Before copying, set the images aside; then transcribe every entry below exactly.

Stored data entries:
»»

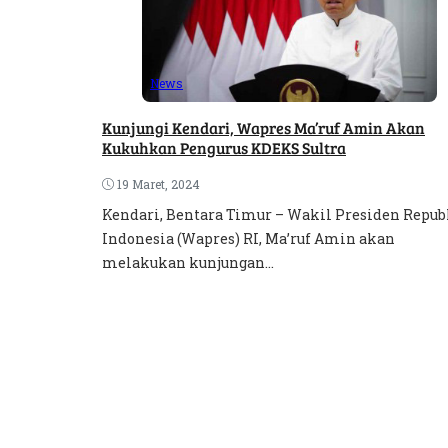
News
Kunjungi Kendari, Wapres Ma’ruf Amin Akan
Kukuhkan Pengurus KDEKS Sultra
19 Maret, 2024
Kendari, Bentara Timur – Wakil Presiden Repub
Indonesia (Wapres) RI, Ma’ruf Amin akan
melakukan kunjungan...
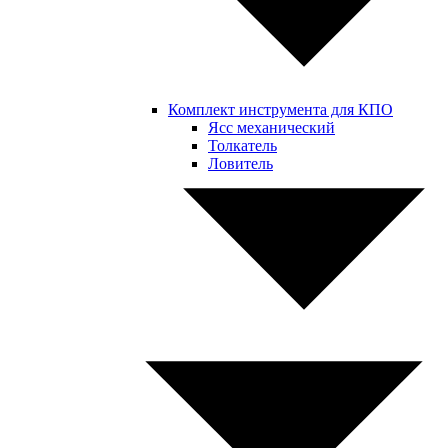
Комплект инструмента для КПО
Ясс механический
Толкатель
Ловитель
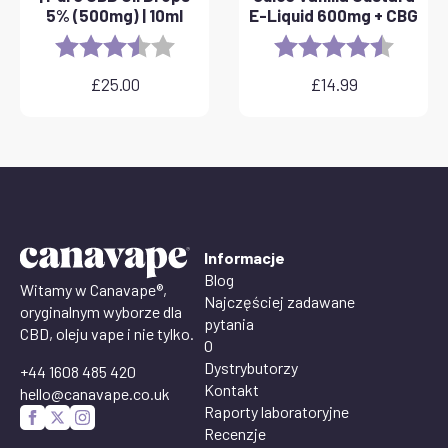
5% (500mg) | 10ml
E-Liquid 600mg + CBG
Rating:
3.8 out of 5 stars
Rating:
4.6 out 
£
25.00
£
14.99
Informacje
Blog
Witamy w Canavape®,
Najczęściej zadawane
oryginalnym wyborze dla
pytania
CBD, oleju vape i nie tylko.
O
Dystrybutorzy
+44 1608 485 420
Kontakt
hello@canavape.co.uk
Raporty laboratoryjne
Recenzje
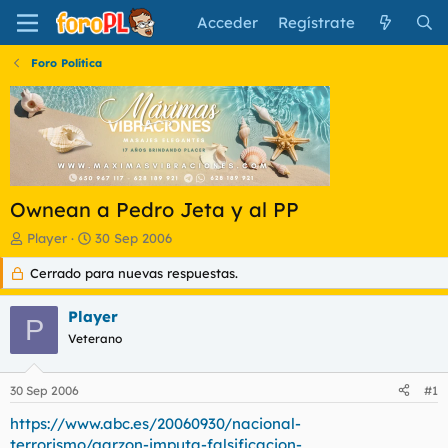
Acceder
Regístrate
Foro Política
Ownean a Pedro Jeta y al PP
I
F
Player
30 Sep 2006
n
e
Cerrado para nuevas respuestas.
i
c
c
h
i
a
Player
P
a
d
Veterano
d
e
o
i
r
n
30 Sep 2006
#1
d
i
e
c
https://www.abc.es/20060930/nacional-
l
i
terrorismo/garzon-imputa-falsificacion-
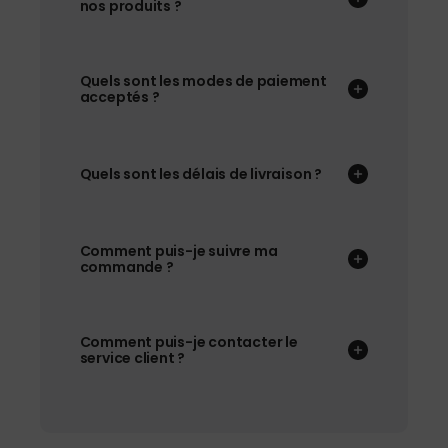
nos produits ?
Quels sont les modes de paiement
acceptés ?
Quels sont les délais de livraison ?
Comment puis-je suivre ma
commande ?
Comment puis-je contacter le
service client ?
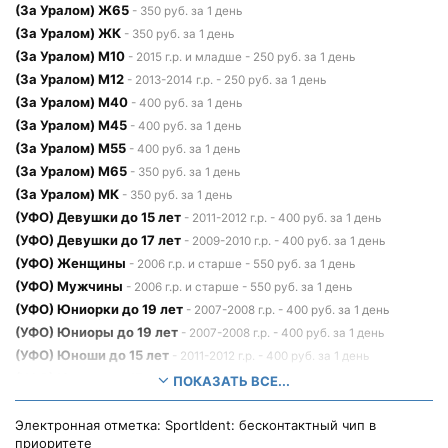
(За Уралом) Ж65
- 350 руб. за 1 день
(За Уралом) ЖК
- 350 руб. за 1 день
(За Уралом) М10
- 2015 г.р. и младше - 250 руб. за 1 день
(За Уралом) М12
- 2013-2014 г.р. - 250 руб. за 1 день
(За Уралом) М40
- 400 руб. за 1 день
(За Уралом) М45
- 400 руб. за 1 день
(За Уралом) М55
- 400 руб. за 1 день
(За Уралом) М65
- 350 руб. за 1 день
(За Уралом) МК
- 350 руб. за 1 день
(УФО) Девушки до 15 лет
- 2011-2012 г.р. - 400 руб. за 1 день
(УФО) Девушки до 17 лет
- 2009-2010 г.р. - 400 руб. за 1 день
(УФО) Женщины
- 2006 г.р. и старше - 550 руб. за 1 день
(УФО) Мужчины
- 2006 г.р. и старше - 550 руб. за 1 день
(УФО) Юниорки до 19 лет
- 2007-2008 г.р. - 400 руб. за 1 день
(УФО) Юниоры до 19 лет
- 2007-2008 г.р. - 400 руб. за 1 день
(УФО) Юноши до 15 лет
- 2011-2012 г.р. - 400 руб. за 1 день
(УФО) Юноши до 17 лет
- 2009-2010 г.р. - 400 руб. за 1 день
ПОКАЗАТЬ ВСЕ...
Электронная отметка: SportIdent: бесконтактный чип в
приоритете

««

- RESULT BELOW
News
Kunjungi Kendari, Wapres Ma’ruf Amin Akan
Kukuhkan Pengurus KDEKS Sultra
19 Maret, 2024
Kendari, Bentara Timur – Wakil Presiden Repub
Indonesia (Wapres) RI, Ma’ruf Amin akan
melakukan kunjungan...
Комплект инструмента для КПО
Ясс механический
Толкатель
Ловитель
5% (500mg) | 10ml
E-Liquid 600mg + CBG
Rating:
3.8 out of 5 stars
Rating:
4.6 out 
£
25.00
£
14.99
Informacje
Blog
Witamy w Canavape®,
Najczęściej zadawane
oryginalnym wyborze dla
pytania
CBD, oleju vape i nie tylko.
O
Dystrybutorzy
+44 1608 485 420
Kontakt
hello@canavape.co.uk
Raporty laboratoryjne
Recenzje
Acceder
Regístrate
Foro Política
Ownean a Pedro Jeta y al PP
I
F
Player
30 Sep 2006
n
e
Cerrado para nuevas respuestas.
i
c
c
h
i
a
Player
P
a
d
Veterano
d
e
o
i
r
n
30 Sep 2006
#1
d
i
e
c
https://www.abc.es/20060930/nacional-
l
i
terrorismo/garzon-imputa-falsificacion-
nos produits ?
Quels sont les modes de paiement
acceptés ?
Quels sont les délais de livraison ?
Comment puis-je suivre ma
commande ?
Comment puis-je contacter le
service client ?
(За Уралом) Ж65
- 350 руб. за 1 день
(За Уралом) ЖК
- 350 руб. за 1 день
(За Уралом) М10
- 2015 г.р. и младше - 250 руб. за 1 день
(За Уралом) М12
- 2013-2014 г.р. - 250 руб. за 1 день
(За Уралом) М40
- 400 руб. за 1 день
(За Уралом) М45
- 400 руб. за 1 день
(За Уралом) М55
- 400 руб. за 1 день
(За Уралом) М65
- 350 руб. за 1 день
(За Уралом) МК
- 350 руб. за 1 день
(УФО) Девушки до 15 лет
- 2011-2012 г.р. - 400 руб. за 1 день
(УФО) Девушки до 17 лет
- 2009-2010 г.р. - 400 руб. за 1 день
(УФО) Женщины
- 2006 г.р. и старше - 550 руб. за 1 день
(УФО) Мужчины
- 2006 г.р. и старше - 550 руб. за 1 день
(УФО) Юниорки до 19 лет
- 2007-2008 г.р. - 400 руб. за 1 день
(УФО) Юниоры до 19 лет
- 2007-2008 г.р. - 400 руб. за 1 день
(УФО) Юноши до 15 лет
- 2011-2012 г.р. - 400 руб. за 1 день
(УФО) Юноши до 17 лет
- 2009-2010 г.р. - 400 руб. за 1 день
ПОКАЗАТЬ ВСЕ...
Электронная отметка: SportIdent: бесконтактный чип в
приоритете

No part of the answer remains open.